Pin Oak (Quercus palustris)
The pin oak has lower branches that sweep down to almost touch the ground, middle branches that extend horizontally, and upper branches that reach straight upward. In the wild, the lowest branches are often shaded by other trees which causes these branches to die, break off, and leave pin-like stubs on the trunk, hence the tree's common name. Pin oak leaves have pointed and pronounced lobes and will turn deep red in the fall. This tree attracts birds and mammals.
Family: Fagaceae (Beech)
Characteristics: The 5-inch-long leaves have 5-7 pointed lobes and deep margins that cut close to the stem. The leaves are dark green and turn a russet-red in the fall. This tree produces insignificant yellow-green flowers that appear as catkins. Acorns are half an inch long and have thin caps that barely cover the nut. Bark is gray, smooth, and usually develops shallow ridges with age. This tree has a pyramidal to oval shape. Lower branches hang downward, middle branches extend horizontally, and upper branches are upright. This tree grows 60-70 feet high and 25-40 feet wide.
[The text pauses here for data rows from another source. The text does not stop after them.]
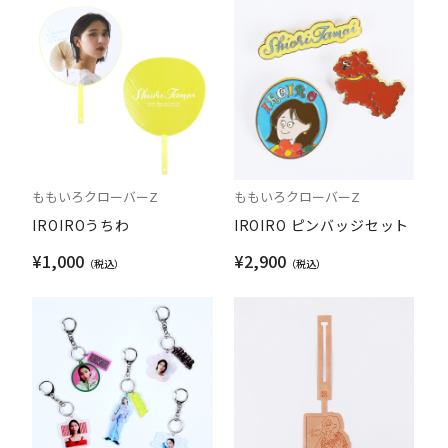
ももいろクローバーZ
ももいろクローバーZ
IROIROうちわ
IROIRO ピンバッジセット
¥1,000
¥2,900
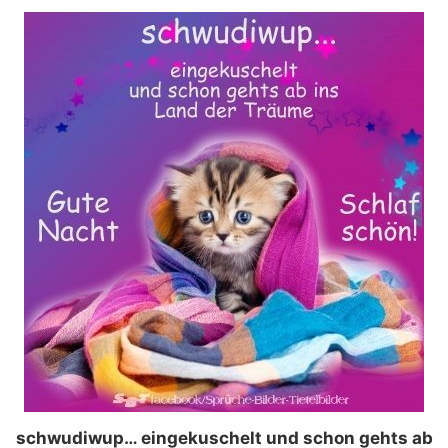
schwudiwup… eingekuschelt und schon gehts ab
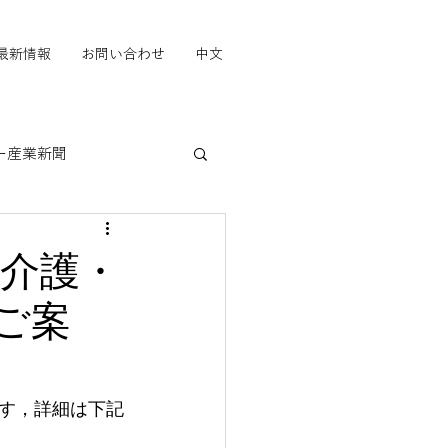
最新情報
お問い合わせ
中文
ー産業新聞
」
療介護・
ご案
す，詳細は下記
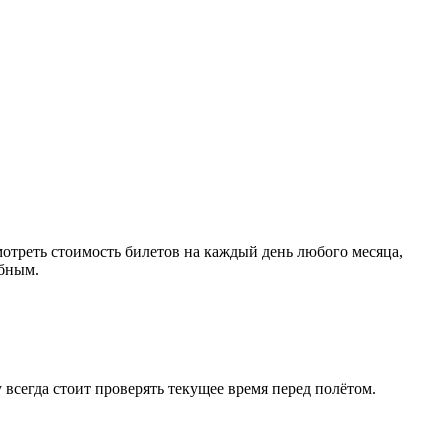
отреть стоимость билетов на каждый день любого месяца,
обным.
 всегда стоит проверять текущее время перед полётом.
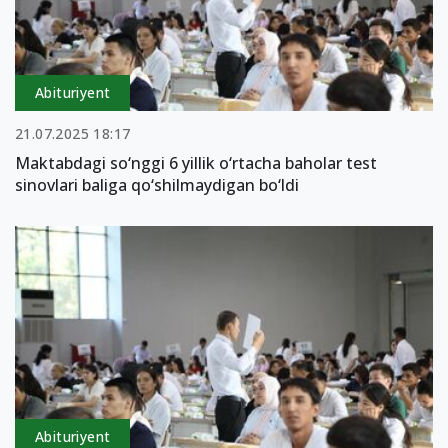
Abituriyent
21.07.2025 18:17
Maktabdagi so‘nggi 6 yillik o‘rtacha baholar test
sinovlari baliga qo‘shilmaydigan bo‘ldi
Abituriyent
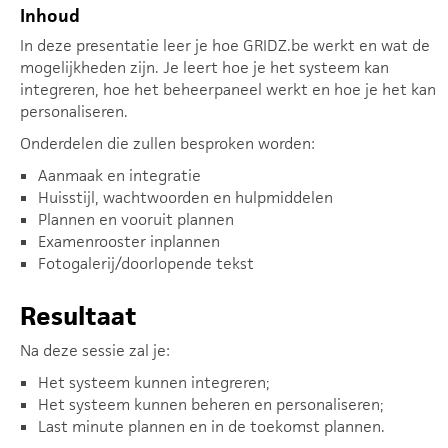
Inhoud
In deze presentatie leer je hoe GRIDZ.be werkt en wat de
mogelijkheden zijn. Je leert hoe je het systeem kan
integreren, hoe het beheerpaneel werkt en hoe je het kan
personaliseren.
Onderdelen die zullen besproken worden:
Aanmaak en integratie
Huisstijl, wachtwoorden en hulpmiddelen
Plannen en vooruit plannen
Examenrooster inplannen
Fotogalerij/doorlopende tekst
Resultaat
Na deze sessie zal je:
Het systeem kunnen integreren;
Het systeem kunnen beheren en personaliseren;
Last minute plannen en in de toekomst plannen.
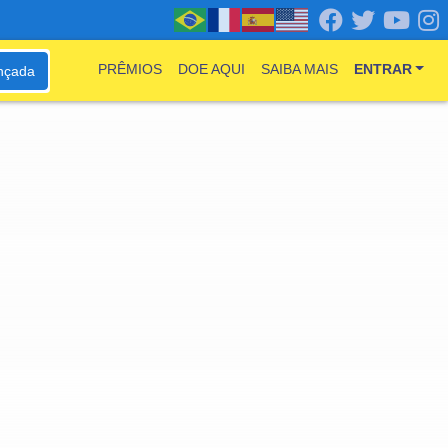
PRÊMIOS
DOE AQUI
SAIBA MAIS
ENTRAR
nçada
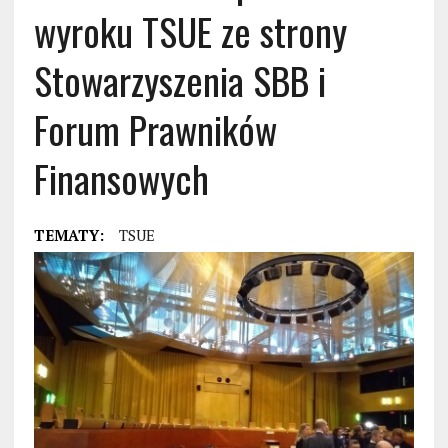
wyroku TSUE ze strony
Stowarzyszenia SBB i
Forum Prawników
Finansowych
TEMATY:
TSUE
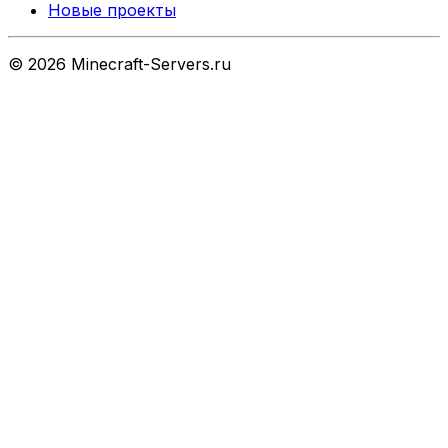
Новые проекты
©
2026
Minecraft-Servers.ru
Foliage: Deciduous (leaves lost seasonally)
Geographic Origin: Northeastern United States, southeastern Canada (native)
Cultivation Notes: Requires medium maintenance. Does best in full sun. Prefers acidic and medium to wet soils. The pin oak is one of the easiest oaks to plant and transplant. This tree should not be planted in high pH soil, as it will cause the leaves to yellow.